▶ [Your instructions]: Reproduce the lines below exactly, from the one containing "Image 1: EM" through the one containing "Image 2: Shape", both included. Leave out any pictures.

▶ [Dataset records]:
◇ ◇ ◇ ◇ ◇ ◇ ◇

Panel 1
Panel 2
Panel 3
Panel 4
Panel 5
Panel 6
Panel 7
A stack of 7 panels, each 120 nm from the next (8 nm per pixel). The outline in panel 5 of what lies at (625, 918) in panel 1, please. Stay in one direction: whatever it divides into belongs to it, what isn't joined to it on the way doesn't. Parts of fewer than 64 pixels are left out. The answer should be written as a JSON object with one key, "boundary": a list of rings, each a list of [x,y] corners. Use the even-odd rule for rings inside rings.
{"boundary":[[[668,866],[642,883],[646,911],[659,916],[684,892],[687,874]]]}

◇ ◇ ◇ ◇ ◇ ◇ ◇

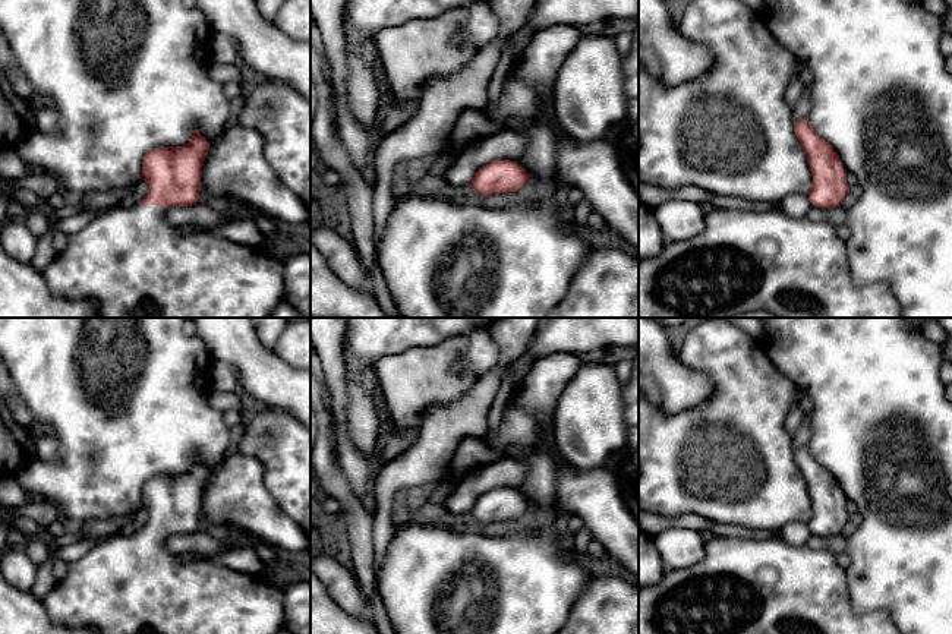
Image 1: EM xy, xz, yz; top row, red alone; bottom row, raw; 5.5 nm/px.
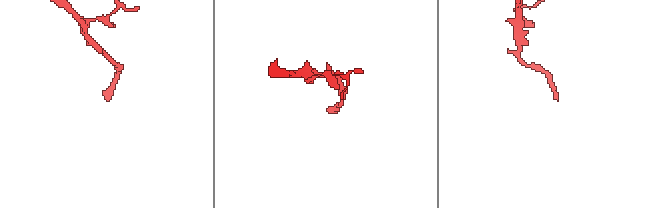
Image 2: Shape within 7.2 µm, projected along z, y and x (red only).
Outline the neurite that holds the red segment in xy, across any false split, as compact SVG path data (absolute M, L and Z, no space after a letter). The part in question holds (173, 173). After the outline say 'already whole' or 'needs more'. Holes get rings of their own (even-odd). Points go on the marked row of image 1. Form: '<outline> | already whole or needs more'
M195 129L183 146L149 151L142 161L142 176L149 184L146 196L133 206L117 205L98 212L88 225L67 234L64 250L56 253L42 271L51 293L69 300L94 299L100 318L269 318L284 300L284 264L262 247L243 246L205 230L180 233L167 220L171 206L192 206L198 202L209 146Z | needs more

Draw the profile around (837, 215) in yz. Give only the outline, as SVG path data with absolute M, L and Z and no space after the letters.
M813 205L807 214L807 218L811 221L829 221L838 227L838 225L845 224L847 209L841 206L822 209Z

◇ ◇ ◇ ◇ ◇ ◇ ◇

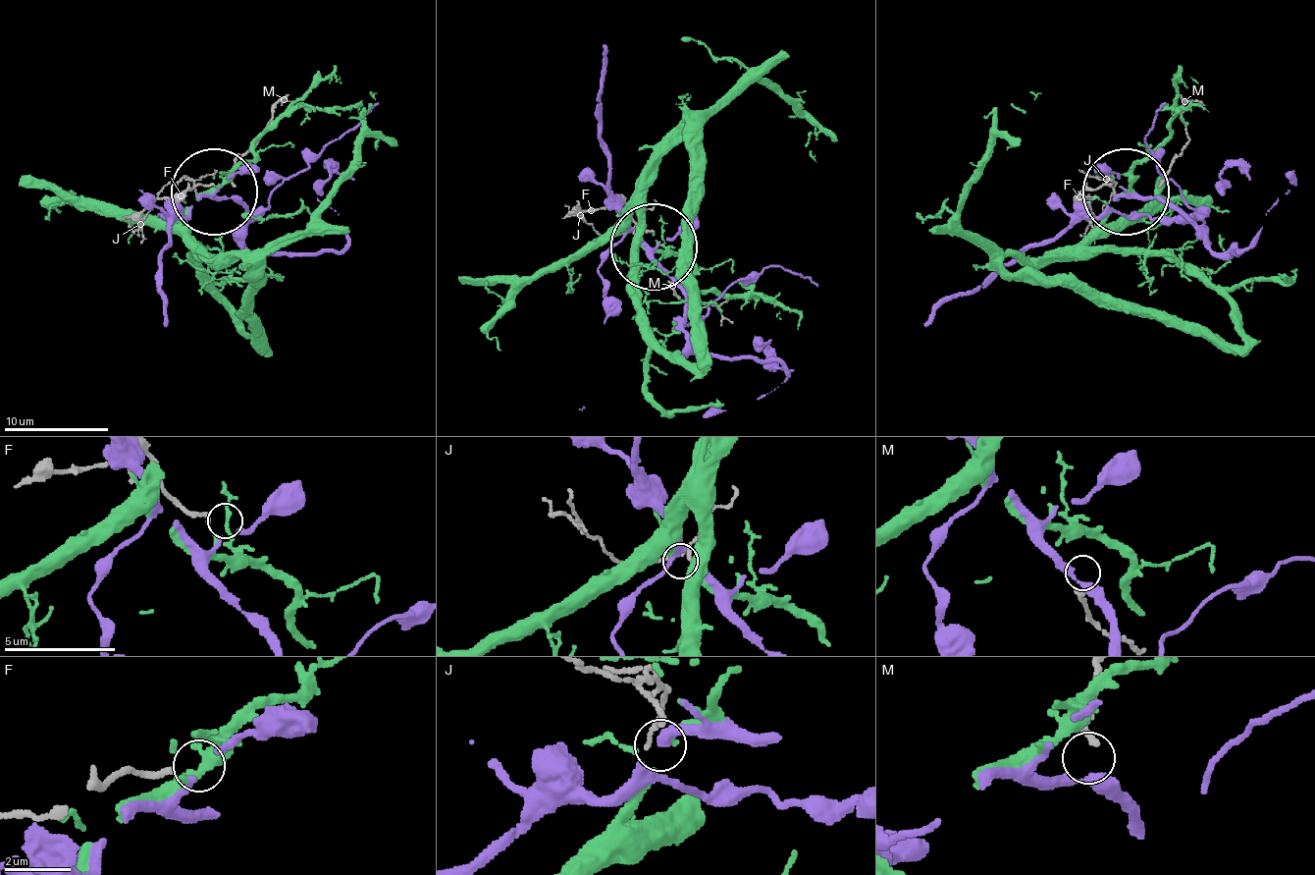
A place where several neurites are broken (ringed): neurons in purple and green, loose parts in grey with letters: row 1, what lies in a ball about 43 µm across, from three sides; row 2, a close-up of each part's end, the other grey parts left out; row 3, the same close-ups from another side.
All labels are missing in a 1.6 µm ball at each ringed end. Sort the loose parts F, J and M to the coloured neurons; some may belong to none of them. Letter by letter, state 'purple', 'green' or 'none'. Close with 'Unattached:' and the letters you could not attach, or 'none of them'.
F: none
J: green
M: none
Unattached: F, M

◇ ◇ ◇ ◇ ◇ ◇ ◇

▶ [Solution]:
Image 1: EM xy, xz, yz; top row, red alone; bottom row, raw; 5.5 nm/px.
Image 2: Shape within 7.2 µm, projected along z, y and x (red only).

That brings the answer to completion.